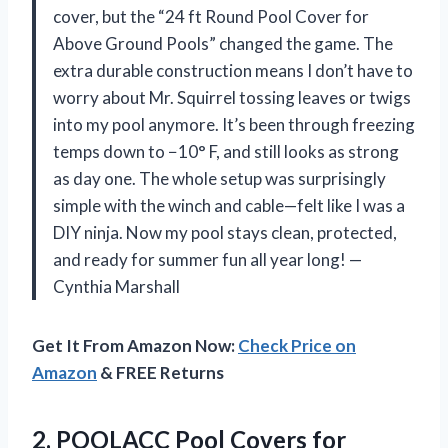
cover, but the “24 ft Round Pool Cover for
Above Ground Pools” changed the game. The
extra durable construction means I don’t have to
worry about Mr. Squirrel tossing leaves or twigs
into my pool anymore. It’s been through freezing
temps down to −10° F, and still looks as strong
as day one. The whole setup was surprisingly
simple with the winch and cable—felt like I was a
DIY ninja. Now my pool stays clean, protected,
and ready for summer fun all year long! —
Cynthia Marshall
Get It From Amazon Now:
Check Price on
Amazon
& FREE Returns
2. POOLACC Pool Covers for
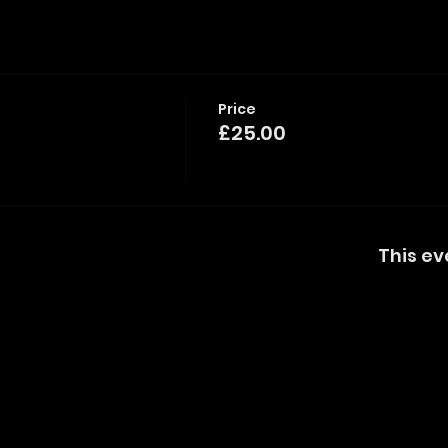
Price
£25.00
This ev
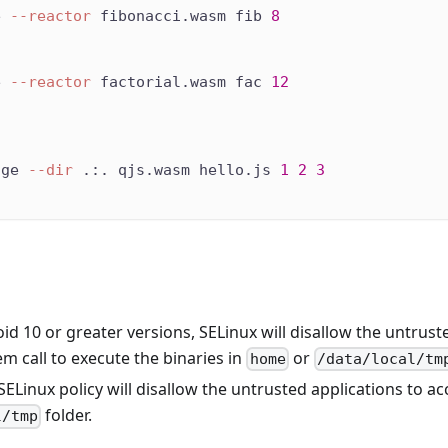
e 
--reactor
 fibonacci.wasm fib 
8
e 
--reactor
 factorial.wasm fac 
12
dge 
--dir
 .:. qjs.wasm hello.js 
1
2
3
id 10 or greater versions, SELinux will disallow the untrust
m call to execute the binaries in
or
home
/data/local/tm
ELinux policy will disallow the untrusted applications to ac
folder.
l/tmp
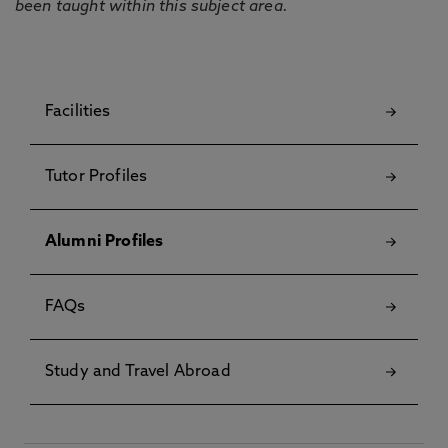
been taught within this subject area.
Facilities
Tutor Profiles
Alumni Profiles
FAQs
Study and Travel Abroad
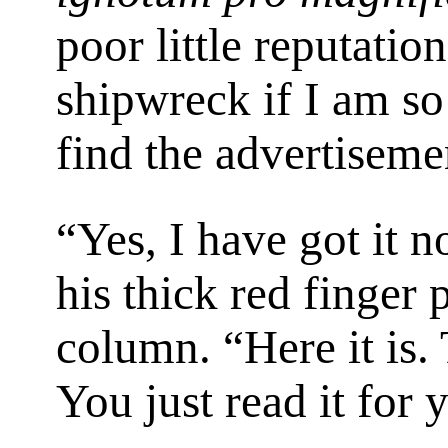
poor little reputation
shipwreck if I am s
find the advertiseme
“Yes, I have got it 
his thick red finger
column. “Here it is. 
You just read it for y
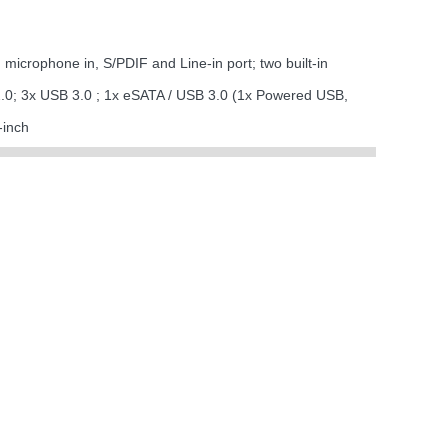
icrophone in, S/PDIF and Line-in port; two built-in
.0; 3x USB 3.0 ; 1x eSATA / USB 3.0 (1x Powered USB,
-inch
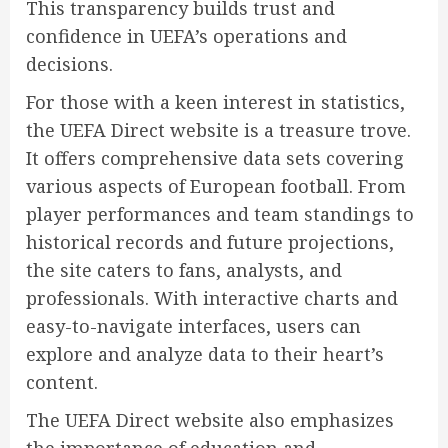
This transparency builds trust and
confidence in UEFA’s operations and
decisions.
For those with a keen interest in statistics,
the UEFA Direct website is a treasure trove.
It offers comprehensive data sets covering
various aspects of European football. From
player performances and team standings to
historical records and future projections,
the site caters to fans, analysts, and
professionals. With interactive charts and
easy-to-navigate interfaces, users can
explore and analyze data to their heart’s
content.
The UEFA Direct website also emphasizes
the importance of education and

* _Ваша задача_: Сообщите, сколько строк в приведенном выше списке содержат слово «website», учитывая регистр букв. В ответе укажите только число.

* _Выполненное задание_: 2